今日は家内が朝から県立図書館に借りた本を返しに出掛け、帰った来て「お父さん、一寸、珍しい物を買って来たので一緒に飲みませんか?」と話し掛けてきた。「何かいな?」と台所に行くと家内が「甘酒」のボトルを嬉しそうに出して来た。「おう、此れは珍しいなぁ~」と二人で頂く事に成ったが何十年振りだろうか?
私はアルコール類は全く駄目で殆ど口にしないが、甘酒は子供の頃に母親が良く造ってくれた思い出がある。私が子供の頃はジュースや炭酸飲料は今の様に豊富に無く、ラムネや三ツ矢サイダーの時代で偶に親戚からカルピス等を贈答で貰うと飛び上がって大喜びした時代あった。其の様な時代に秋の農繁期が終り段々と気温が下がって来ると母親が麹を買って来て湯たんぽ等で温度調節をしながら甘酒を造ってくれた。当時の我家は11人家族だったので高さが60~70cmで周囲が40cm位の中身が入ると大人でも持ち上げる事が大変な水瓶2個に母親が甘酒を仕込んでくれたが、此の甘酒の味が一番良くなるまで待ち切れずに家族が皆「飲み頃に成ったかな?」と入れ替わり味見をするので時には飲み頃に成る前に中身が無く成って仕舞う事も度々であった。

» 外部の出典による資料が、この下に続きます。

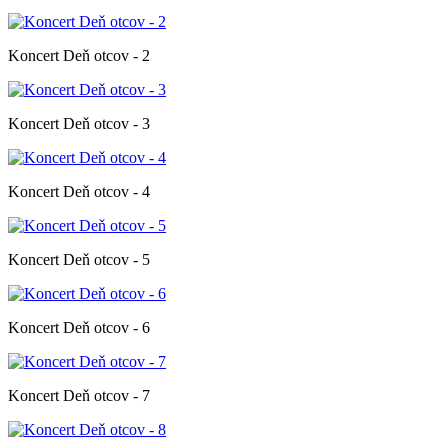
Koncert Deň otcov - 2
Koncert Deň otcov - 3
Koncert Deň otcov - 4
Koncert Deň otcov - 5
Koncert Deň otcov - 6
Koncert Deň otcov - 7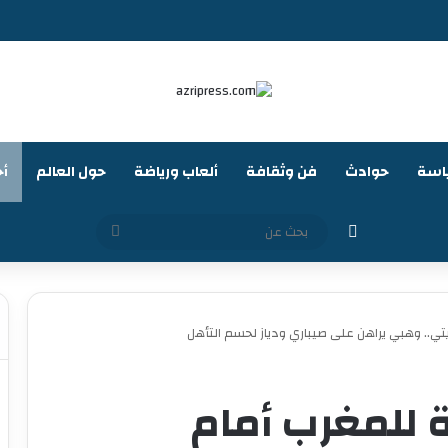
اسة
حوادث
فن وثقافة
ألعاب ورياضة
حول العالم
أخ
الوضع المظلم
بحث
عن
ي.. وهبي يراهن على صيباري ودياز لحسم التأهل
 للمغرب أمام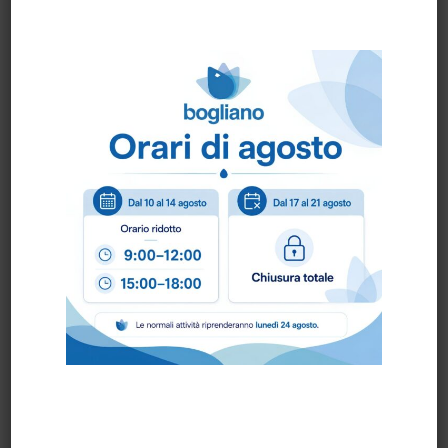
PRONTA CONSEGNA
IRON TRAP trappola
K-OTHRINE FLOW 25
topi ART.2530376
flacone lt.1
PRONTA CONSEGNA
PRONTA CONSEGNA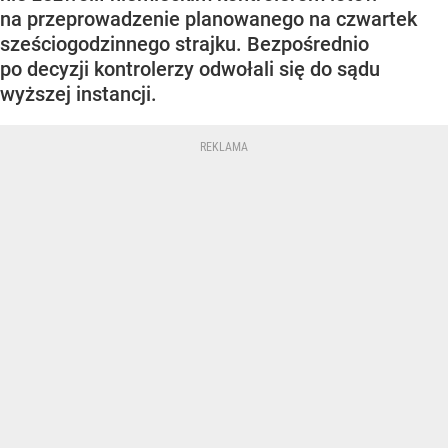
na przeprowadzenie planowanego na czwartek
sześciogodzinnego strajku. Bezpośrednio
po decyzji kontrolerzy odwołali się do sądu
wyższej instancji.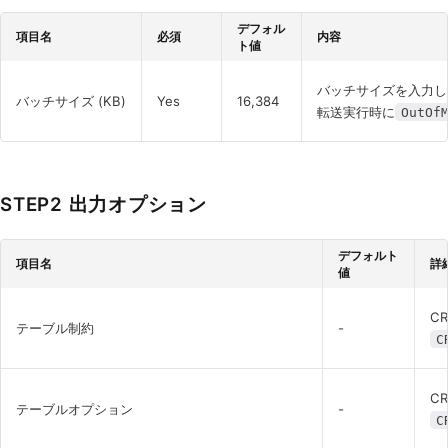
デフォル
項目名
必須
内容
ト値
バッチサイズを入力し
バッチサイズ (KB)
Yes
16,384
転送実行時に
OutOf
STEP2 出力オプション
デフォルト
項目名
詳
値
C
テーブル制約
-
C
C
テーブルオプション
-
C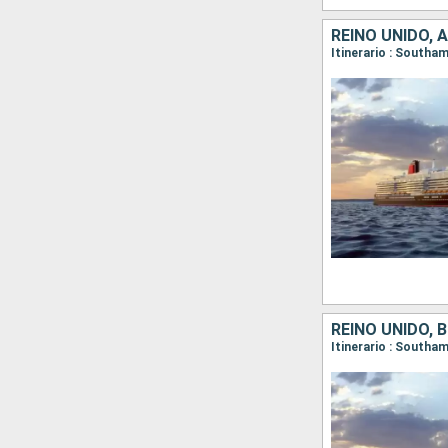
REINO UNIDO, 
Itinerario : South
REINO UNIDO, 
Itinerario : South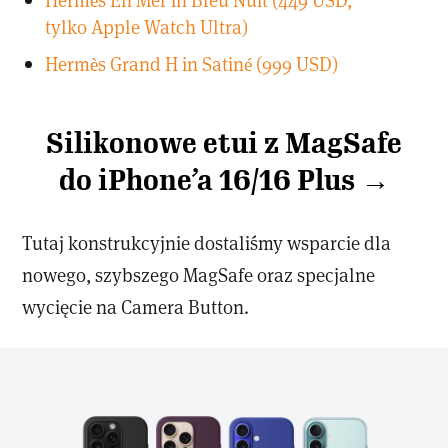
tylko Apple Watch Ultra)
Hermès Grand H in Satiné (999 USD)
Silikonowe etui z MagSafe
do iPhone’a 16/16 Plus →
Tutaj konstrukcyjnie dostaliśmy wsparcie dla
nowego, szybszego MagSafe oraz specjalne
wycięcie na Camera Button.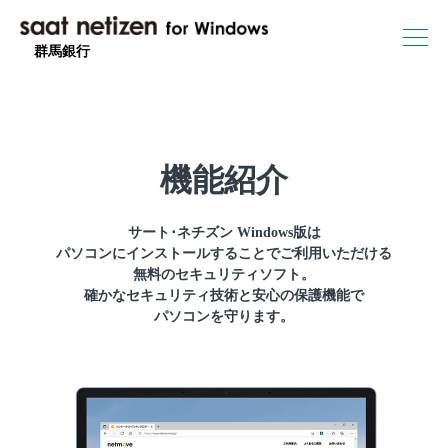
群馬銀行
機能紹介
サート･ネチズン Windows版は
パソコンにインストールすることでご利用いただける
無料のセキュリティソフト。
確かなセキュリティ技術と安心の保護機能で
パソコンを守ります。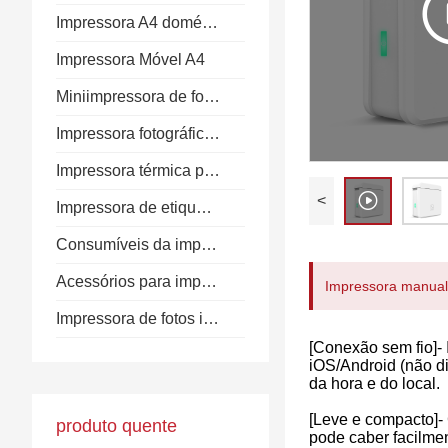
Impressora A4 doméstica
Impressora Móvel A4
Miniimpressora de fotos
Impressora fotográfica doméstica
Impressora térmica portátil
<
Impressora de etiquetas térmicas
Consumíveis da impressora
Acessórios para impressoras
Impressora manual 
Impressora de fotos instantâneas
[Conexão sem fio]-
iOS/Android (não d
da hora e do local.
[Leve e compacto]-
produto quente
pode caber facilme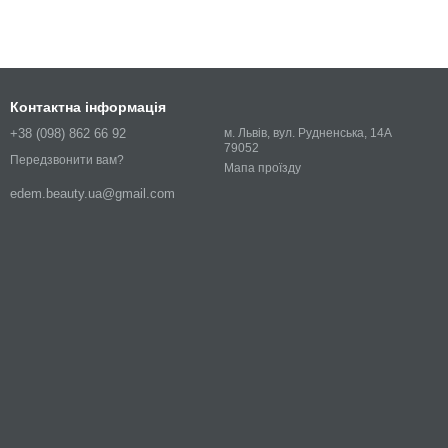
Контактна інформація
+38 (098) 862 66 92
м. Львів, вул. Рудненська, 14А
79052
Передзвонити вам?
Мапа проїзду
edem.beauty.ua@gmail.com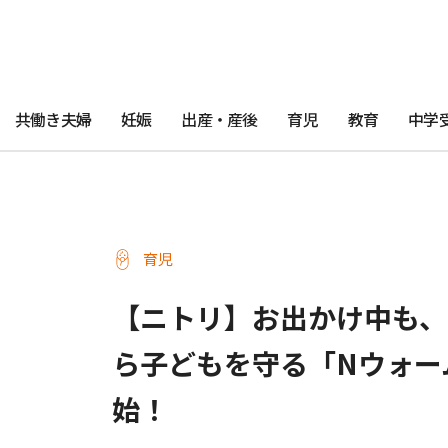
共働き夫婦
妊娠
出産・産後
育児
教育
中学
育児
【ニトリ】お出かけ中も、
ら子どもを守る「Nウォー
始！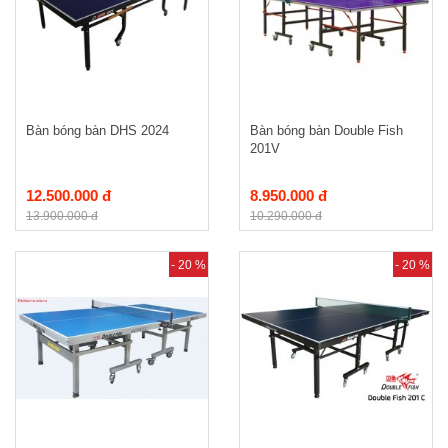
Bàn bóng bàn DHS 2024
Bàn bóng bàn Double Fish
201V
12.500.000 đ
8.950.000 đ
13.900.000 đ
10.290.000 đ
- 20 %
- 20 %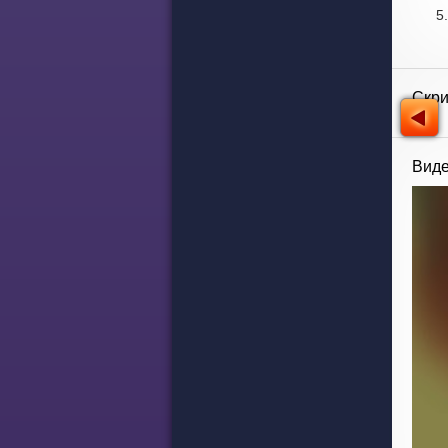
Скр
Виде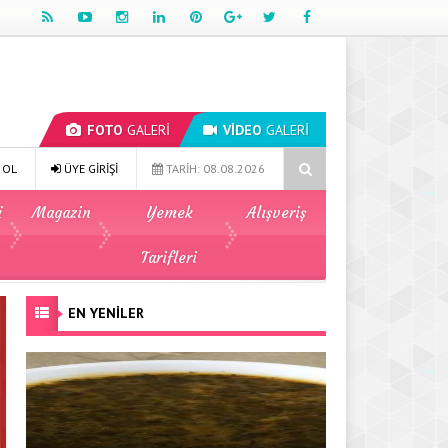
FOTO
GALERİ
VİDEO
GALERİ
arhana Çorbası
Yeşil Fasulye Yemeği
Patates Kavurması
 OL
ÜYE GİRİŞİ
TARİH: 08.08.2026
ü
Magazin
Yemek
Alışveriş
Tarifleri
EN YENİLER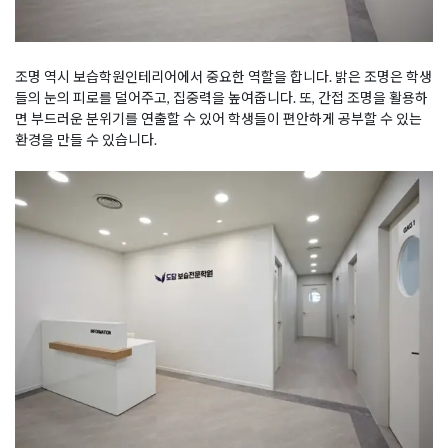
조명 역시 보습학원인테리어에서 중요한 역할을 합니다. 밝은 조명은 학생
들의 눈의 피로를 덜어주고, 집중력을 높여줍니다. 또, 간접 조명을 활용하
면 부드러운 분위기를 연출할 수 있어 학생들이 편안하게 공부할 수 있는
환경을 만들 수 있습니다.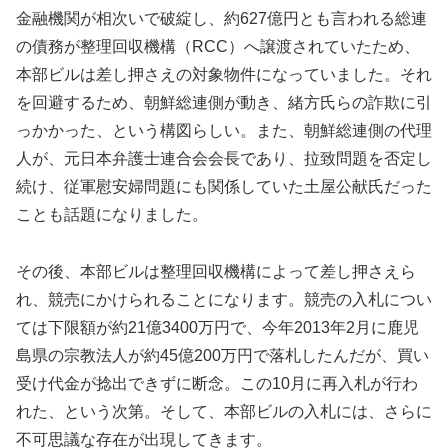
金融機関が相次いで破綻し、約627億円とも言われる総連
の債務が整理回収機構（RCC）へ譲渡されていたため、
本部ビルは差し押さえの対象物件になっていました。それ
を回避するため、朝鮮総連側が動き、緒方氏らの詐欺に引
っかかった、という構図らしい。また、朝鮮総連側の代理
人が、元日本弁護士連合会会長であり、拉致問題を否定し
続け、従軍慰安婦問題にも関係していた土屋公献氏だった
ことも話題になりました。
その後、本部ビルは整理回収機構によって差し押さえら
れ、競売にかけられることになります。競売の入札につい
ては下限額が約21億3400万円で、今年2013年2月に鹿児
島県の宗教法人が約45億200万円で落札したんだが、買い
受け代金が捻出できずに断念。この10月に再入札が行わ
れた、という次第。そして、本部ビルの入札には、さらに
不可思議な存在が出現してきます。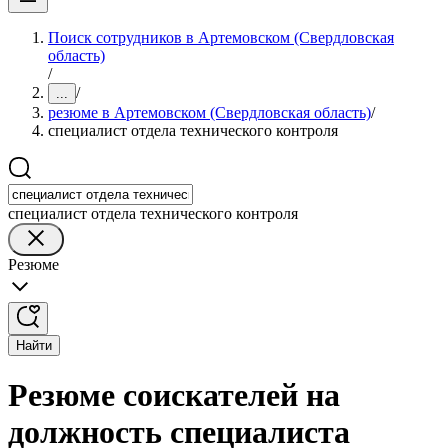
Поиск сотрудников в Артемовском (Свердловская
область)
/
/
...
резюме в Артемовском (Свердловская область)
/
специалист отдела технического контроля
специалист отдела технического контроля
Резюме
Найти
Резюме соискателей на
должность специалиста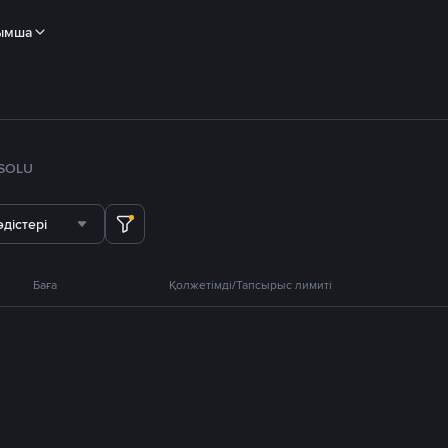
ымша
SOL
U
дістері
Баға
Қолжетімді/Тапсырыс лимиті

私の実家は茅葺屋根の家だったので火を扱う台所は(釜屋と呼んで居たが)母屋から離れて居た関係で甘酒が入って居る亀は其処に置いてあり、夜などに味見に託け、甘酒を盗み飲むと冷たい甘酒が胃の中に流れ込んで行く時に感じる感覚は子供心に「五臓六腑に染み渡る感覚とは此の事か!」等と感じた物である。然し此の甘酒も私が中学生に成る頃には何故か造らなく成って仕舞った。
其の後、甘酒を味わったのは家内と結婚してから2年位経って偶々、世間話の中で義兄(旅グループの姉の御主人)はアルコール類は全く嗜まないが甘酒が大好きである事を知り、家内が姉夫婦には私達の親代わりとして色々御世話に成って居たので甘酒を造ってみると言い出した時には町人育ちの家内が甘酒など造れるのか?と私も一寸驚いたが聞いてみると家内の母親は豪農の娘で、家内が子供の頃に甘酒を良く作って居たし、家内も母親の体が丈夫な方では無かったので高校生の頃から炊事関係は遣って居た様で甘酒造りも母親から見様見真似で習っていたらしく、翌日に早速、麹屋を見付けて買って帰り、「湯たんぽと毛布」で温度管理をしながら甘酒を造った。
此の甘酒は出来が良かったので2~3年程は続いたが、甘酒造りは結構、手間隙が掛かるし私達の子供達は甘酒寄りはジュース類が好きで甘酒は飲まないので甘酒造りも、やがて遣らなく成って仕舞った。其の後、家内とスパー等に出掛けた折に、私が甘酒を見付けて手にする事は何度かあったが1.5Lサイズで500円近くするので買って帰る事は無かったが、今日家内は急に甘酒が呑みたく成って買って来たらしい。
久し振りに甘酒を一口飲むと、あの甘い味と完全に液体に成って居ない粒々感の残る、あの独特の喉越しを久し振りに味わい非常に懐かしく感じた。子供の頃に甘酒を飲み過ぎてゲップを連発したり、少し胸焼けしたり、時にはお腹が柔らかく成り過ぎた事や誰も居ない釜屋内で密かに甘酒を一人で楽しんだ事等を思い出し甘酒を楽しんだ。